EXERCISE
The data below holds the lines to copy: everything from the line containing "6,673 | 3,132 |" to the line containing "4,346 | 3,872 |", both ends included, set down exactly.

RECORDS PROVIDED
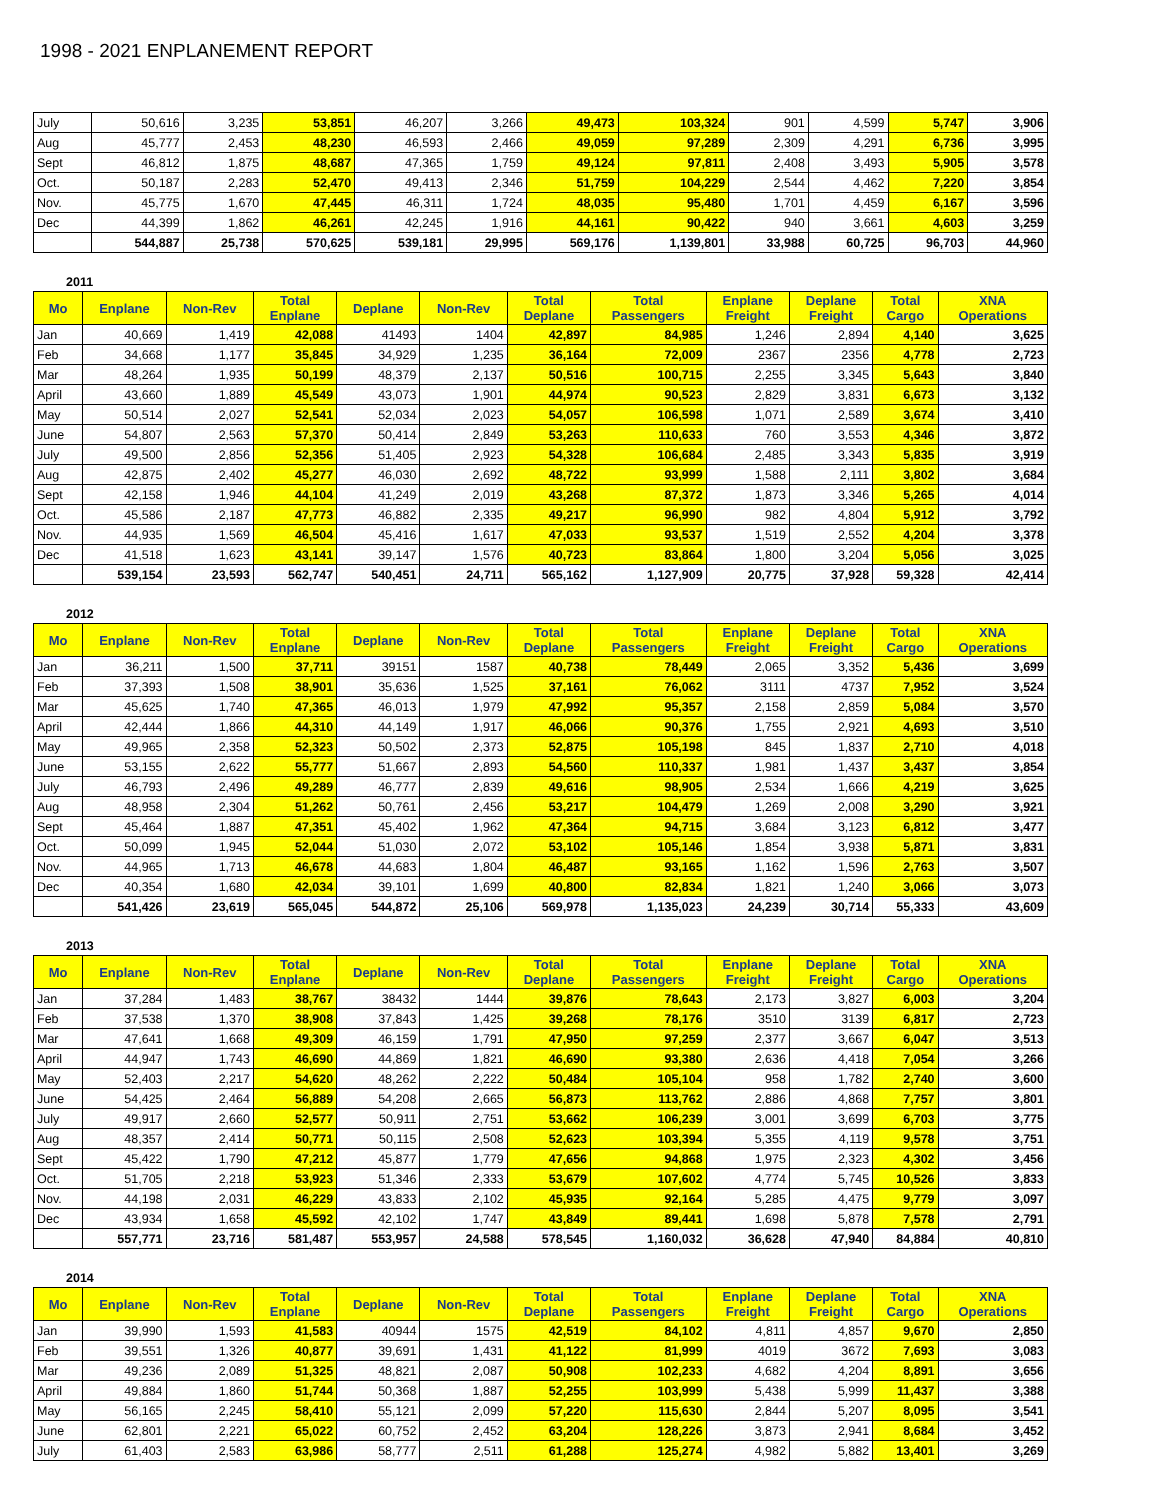1998 - 2021 ENPLANEMENT REPORT
| July | 50,616 | 3,235 | 53,851 | 46,207 | 3,266 | 49,473 | 103,324 | 901 | 4,599 | 5,747 | 3,906 |
| Aug | 45,777 | 2,453 | 48,230 | 46,593 | 2,466 | 49,059 | 97,289 | 2,309 | 4,291 | 6,736 | 3,995 |
| Sept | 46,812 | 1,875 | 48,687 | 47,365 | 1,759 | 49,124 | 97,811 | 2,408 | 3,493 | 5,905 | 3,578 |
| Oct. | 50,187 | 2,283 | 52,470 | 49,413 | 2,346 | 51,759 | 104,229 | 2,544 | 4,462 | 7,220 | 3,854 |
| Nov. | 45,775 | 1,670 | 47,445 | 46,311 | 1,724 | 48,035 | 95,480 | 1,701 | 4,459 | 6,167 | 3,596 |
| Dec | 44,399 | 1,862 | 46,261 | 42,245 | 1,916 | 44,161 | 90,422 | 940 | 3,661 | 4,603 | 3,259 |
| | 544,887 | 25,738 | 570,625 | 539,181 | 29,995 | 569,176 | 1,139,801 | 33,988 | 60,725 | 96,703 | 44,960 |
2011
| Mo | Enplane | Non-Rev | Total Enplane | Deplane | Non-Rev | Total Deplane | Total Passengers | Enplane Freight | Deplane Freight | Total Cargo | XNA Operations |
| --- | --- | --- | --- | --- | --- | --- | --- | --- | --- | --- | --- |
| Jan | 40,669 | 1,419 | 42,088 | 41493 | 1404 | 42,897 | 84,985 | 1,246 | 2,894 | 4,140 | 3,625 |
| Feb | 34,668 | 1,177 | 35,845 | 34,929 | 1,235 | 36,164 | 72,009 | 2367 | 2356 | 4,778 | 2,723 |
| Mar | 48,264 | 1,935 | 50,199 | 48,379 | 2,137 | 50,516 | 100,715 | 2,255 | 3,345 | 5,643 | 3,840 |
| April | 43,660 | 1,889 | 45,549 | 43,073 | 1,901 | 44,974 | 90,523 | 2,829 | 3,831 | 6,673 | 3,132 |
| May | 50,514 | 2,027 | 52,541 | 52,034 | 2,023 | 54,057 | 106,598 | 1,071 | 2,589 | 3,674 | 3,410 |
| June | 54,807 | 2,563 | 57,370 | 50,414 | 2,849 | 53,263 | 110,633 | 760 | 3,553 | 4,346 | 3,872 |
| July | 49,500 | 2,856 | 52,356 | 51,405 | 2,923 | 54,328 | 106,684 | 2,485 | 3,343 | 5,835 | 3,919 |
| Aug | 42,875 | 2,402 | 45,277 | 46,030 | 2,692 | 48,722 | 93,999 | 1,588 | 2,111 | 3,802 | 3,684 |
| Sept | 42,158 | 1,946 | 44,104 | 41,249 | 2,019 | 43,268 | 87,372 | 1,873 | 3,346 | 5,265 | 4,014 |
| Oct. | 45,586 | 2,187 | 47,773 | 46,882 | 2,335 | 49,217 | 96,990 | 982 | 4,804 | 5,912 | 3,792 |
| Nov. | 44,935 | 1,569 | 46,504 | 45,416 | 1,617 | 47,033 | 93,537 | 1,519 | 2,552 | 4,204 | 3,378 |
| Dec | 41,518 | 1,623 | 43,141 | 39,147 | 1,576 | 40,723 | 83,864 | 1,800 | 3,204 | 5,056 | 3,025 |
| | 539,154 | 23,593 | 562,747 | 540,451 | 24,711 | 565,162 | 1,127,909 | 20,775 | 37,928 | 59,328 | 42,414 |
2012
| Mo | Enplane | Non-Rev | Total Enplane | Deplane | Non-Rev | Total Deplane | Total Passengers | Enplane Freight | Deplane Freight | Total Cargo | XNA Operations |
| --- | --- | --- | --- | --- | --- | --- | --- | --- | --- | --- | --- |
| Jan | 36,211 | 1,500 | 37,711 | 39151 | 1587 | 40,738 | 78,449 | 2,065 | 3,352 | 5,436 | 3,699 |
| Feb | 37,393 | 1,508 | 38,901 | 35,636 | 1,525 | 37,161 | 76,062 | 3111 | 4737 | 7,952 | 3,524 |
| Mar | 45,625 | 1,740 | 47,365 | 46,013 | 1,979 | 47,992 | 95,357 | 2,158 | 2,859 | 5,084 | 3,570 |
| April | 42,444 | 1,866 | 44,310 | 44,149 | 1,917 | 46,066 | 90,376 | 1,755 | 2,921 | 4,693 | 3,510 |
| May | 49,965 | 2,358 | 52,323 | 50,502 | 2,373 | 52,875 | 105,198 | 845 | 1,837 | 2,710 | 4,018 |
| June | 53,155 | 2,622 | 55,777 | 51,667 | 2,893 | 54,560 | 110,337 | 1,981 | 1,437 | 3,437 | 3,854 |
| July | 46,793 | 2,496 | 49,289 | 46,777 | 2,839 | 49,616 | 98,905 | 2,534 | 1,666 | 4,219 | 3,625 |
| Aug | 48,958 | 2,304 | 51,262 | 50,761 | 2,456 | 53,217 | 104,479 | 1,269 | 2,008 | 3,290 | 3,921 |
| Sept | 45,464 | 1,887 | 47,351 | 45,402 | 1,962 | 47,364 | 94,715 | 3,684 | 3,123 | 6,812 | 3,477 |
| Oct. | 50,099 | 1,945 | 52,044 | 51,030 | 2,072 | 53,102 | 105,146 | 1,854 | 3,938 | 5,871 | 3,831 |
| Nov. | 44,965 | 1,713 | 46,678 | 44,683 | 1,804 | 46,487 | 93,165 | 1,162 | 1,596 | 2,763 | 3,507 |
| Dec | 40,354 | 1,680 | 42,034 | 39,101 | 1,699 | 40,800 | 82,834 | 1,821 | 1,240 | 3,066 | 3,073 |
| | 541,426 | 23,619 | 565,045 | 544,872 | 25,106 | 569,978 | 1,135,023 | 24,239 | 30,714 | 55,333 | 43,609 |
2013
| Mo | Enplane | Non-Rev | Total Enplane | Deplane | Non-Rev | Total Deplane | Total Passengers | Enplane Freight | Deplane Freight | Total Cargo | XNA Operations |
| --- | --- | --- | --- | --- | --- | --- | --- | --- | --- | --- | --- |
| Jan | 37,284 | 1,483 | 38,767 | 38432 | 1444 | 39,876 | 78,643 | 2,173 | 3,827 | 6,003 | 3,204 |
| Feb | 37,538 | 1,370 | 38,908 | 37,843 | 1,425 | 39,268 | 78,176 | 3510 | 3139 | 6,817 | 2,723 |
| Mar | 47,641 | 1,668 | 49,309 | 46,159 | 1,791 | 47,950 | 97,259 | 2,377 | 3,667 | 6,047 | 3,513 |
| April | 44,947 | 1,743 | 46,690 | 44,869 | 1,821 | 46,690 | 93,380 | 2,636 | 4,418 | 7,054 | 3,266 |
| May | 52,403 | 2,217 | 54,620 | 48,262 | 2,222 | 50,484 | 105,104 | 958 | 1,782 | 2,740 | 3,600 |
| June | 54,425 | 2,464 | 56,889 | 54,208 | 2,665 | 56,873 | 113,762 | 2,886 | 4,868 | 7,757 | 3,801 |
| July | 49,917 | 2,660 | 52,577 | 50,911 | 2,751 | 53,662 | 106,239 | 3,001 | 3,699 | 6,703 | 3,775 |
| Aug | 48,357 | 2,414 | 50,771 | 50,115 | 2,508 | 52,623 | 103,394 | 5,355 | 4,119 | 9,578 | 3,751 |
| Sept | 45,422 | 1,790 | 47,212 | 45,877 | 1,779 | 47,656 | 94,868 | 1,975 | 2,323 | 4,302 | 3,456 |
| Oct. | 51,705 | 2,218 | 53,923 | 51,346 | 2,333 | 53,679 | 107,602 | 4,774 | 5,745 | 10,526 | 3,833 |
| Nov. | 44,198 | 2,031 | 46,229 | 43,833 | 2,102 | 45,935 | 92,164 | 5,285 | 4,475 | 9,779 | 3,097 |
| Dec | 43,934 | 1,658 | 45,592 | 42,102 | 1,747 | 43,849 | 89,441 | 1,698 | 5,878 | 7,578 | 2,791 |
| | 557,771 | 23,716 | 581,487 | 553,957 | 24,588 | 578,545 | 1,160,032 | 36,628 | 47,940 | 84,884 | 40,810 |
2014
| Mo | Enplane | Non-Rev | Total Enplane | Deplane | Non-Rev | Total Deplane | Total Passengers | Enplane Freight | Deplane Freight | Total Cargo | XNA Operations |
| --- | --- | --- | --- | --- | --- | --- | --- | --- | --- | --- | --- |
| Jan | 39,990 | 1,593 | 41,583 | 40944 | 1575 | 42,519 | 84,102 | 4,811 | 4,857 | 9,670 | 2,850 |
| Feb | 39,551 | 1,326 | 40,877 | 39,691 | 1,431 | 41,122 | 81,999 | 4019 | 3672 | 7,693 | 3,083 |
| Mar | 49,236 | 2,089 | 51,325 | 48,821 | 2,087 | 50,908 | 102,233 | 4,682 | 4,204 | 8,891 | 3,656 |
| April | 49,884 | 1,860 | 51,744 | 50,368 | 1,887 | 52,255 | 103,999 | 5,438 | 5,999 | 11,437 | 3,388 |
| May | 56,165 | 2,245 | 58,410 | 55,121 | 2,099 | 57,220 | 115,630 | 2,844 | 5,207 | 8,095 | 3,541 |
| June | 62,801 | 2,221 | 65,022 | 60,752 | 2,452 | 63,204 | 128,226 | 3,873 | 2,941 | 8,684 | 3,452 |
| July | 61,403 | 2,583 | 63,986 | 58,777 | 2,511 | 61,288 | 125,274 | 4,982 | 5,882 | 13,401 | 3,269 |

RESULT OF THE EXERCISE
| April | 43,660 | 1,889 | 45,549 | 43,073 | 1,901 | 44,974 | 90,523 | 2,829 | 3,831 | 6,673 | 3,132 |
| May | 50,514 | 2,027 | 52,541 | 52,034 | 2,023 | 54,057 | 106,598 | 1,071 | 2,589 | 3,674 | 3,410 |
| June | 54,807 | 2,563 | 57,370 | 50,414 | 2,849 | 53,263 | 110,633 | 760 | 3,553 | 4,346 | 3,872 |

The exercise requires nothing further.